YOU HAD BETTER SHOW SOME gratitude. Your Los Angeles Board of Water and Power Commissioners went to bat for you when the municipally owned utility wanted to start charging more for water and electricity. Sure, the five-member panel signed off on a budget that requires raising your rates. Every drop of water is soon to cost 2.75% more, and then another 2.75% the following year, then likely 3.7% more for each of three years after that. And every jolt of electricity may soon run you a few cents more. But it would have been worse if the commissioners who oversee the Department of Water and Power didn't have your back.

This board makes much of the fact that it tossed out management and employee perks such as memberships, sponsorships, even magazine subscriptions, while abandoning some consultant contracts and low-priority infrastructure projects.

But rates are still rising higher than they should because of the outrageously fat contract approved for DWP workers last year. That contract keeps pay for employees well ahead of wages for other city workers with parallel jobs in different departments, and further boosts it with raises of up to 6% a year for each of the next five years.
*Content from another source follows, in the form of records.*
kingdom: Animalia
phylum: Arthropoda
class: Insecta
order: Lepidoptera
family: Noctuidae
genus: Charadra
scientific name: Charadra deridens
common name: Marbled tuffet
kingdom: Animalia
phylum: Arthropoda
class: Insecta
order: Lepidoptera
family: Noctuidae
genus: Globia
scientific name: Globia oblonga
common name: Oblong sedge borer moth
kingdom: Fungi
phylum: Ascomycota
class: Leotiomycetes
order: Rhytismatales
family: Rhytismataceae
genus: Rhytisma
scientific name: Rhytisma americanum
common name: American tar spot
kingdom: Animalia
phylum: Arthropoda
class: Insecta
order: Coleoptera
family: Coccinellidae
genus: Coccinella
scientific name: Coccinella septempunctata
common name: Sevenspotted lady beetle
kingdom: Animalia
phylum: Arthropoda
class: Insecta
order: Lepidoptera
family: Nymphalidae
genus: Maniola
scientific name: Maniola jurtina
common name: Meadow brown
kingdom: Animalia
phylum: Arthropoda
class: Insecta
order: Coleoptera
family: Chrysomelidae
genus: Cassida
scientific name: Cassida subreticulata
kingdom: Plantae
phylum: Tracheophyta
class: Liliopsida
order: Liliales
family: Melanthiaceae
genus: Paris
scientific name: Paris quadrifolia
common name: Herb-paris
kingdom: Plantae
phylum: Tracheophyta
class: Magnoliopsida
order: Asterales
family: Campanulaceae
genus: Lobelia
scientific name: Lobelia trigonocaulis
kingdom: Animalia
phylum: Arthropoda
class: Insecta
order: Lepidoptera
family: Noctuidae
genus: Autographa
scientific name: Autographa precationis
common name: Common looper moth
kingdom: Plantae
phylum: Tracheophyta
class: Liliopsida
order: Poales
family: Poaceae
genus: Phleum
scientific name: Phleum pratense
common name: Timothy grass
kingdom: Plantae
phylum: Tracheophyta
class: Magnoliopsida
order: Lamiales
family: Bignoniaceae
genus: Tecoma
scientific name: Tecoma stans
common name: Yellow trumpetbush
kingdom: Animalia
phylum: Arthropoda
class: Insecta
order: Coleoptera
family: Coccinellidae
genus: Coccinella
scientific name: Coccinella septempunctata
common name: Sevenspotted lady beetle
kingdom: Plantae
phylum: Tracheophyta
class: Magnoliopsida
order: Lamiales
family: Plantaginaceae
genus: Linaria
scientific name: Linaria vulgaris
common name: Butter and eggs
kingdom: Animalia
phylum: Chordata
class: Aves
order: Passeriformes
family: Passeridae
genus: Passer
How did they do it? Who was in charge? Nobody. The current board's predecessors tried to rip up the contract last summer but were told by the city attorney that they had no authority over the salary portion of labor deals. Only the City Council had authority, But its members insisted they couldn't change anything without being sued. The contract was negotiated on the last mayor's watch, but he was already out of office. So someone, somewhere negotiated this labor contract, and we have to learn to live with it.

Meanwhile, workers in jobs ranging from receptionist to engineer routinely dump their posts in other city departments as soon as they can wangle their way into the DWP and get higher pay. Local 18 of the International Brotherhood of Electrical Workers spends lavishly on campaign contributions and can bless or doom any candidate's quest for office.

The bottom line is that we're being played. The Water and Power board went to bat for you. Prepare to pay more. And conserve water.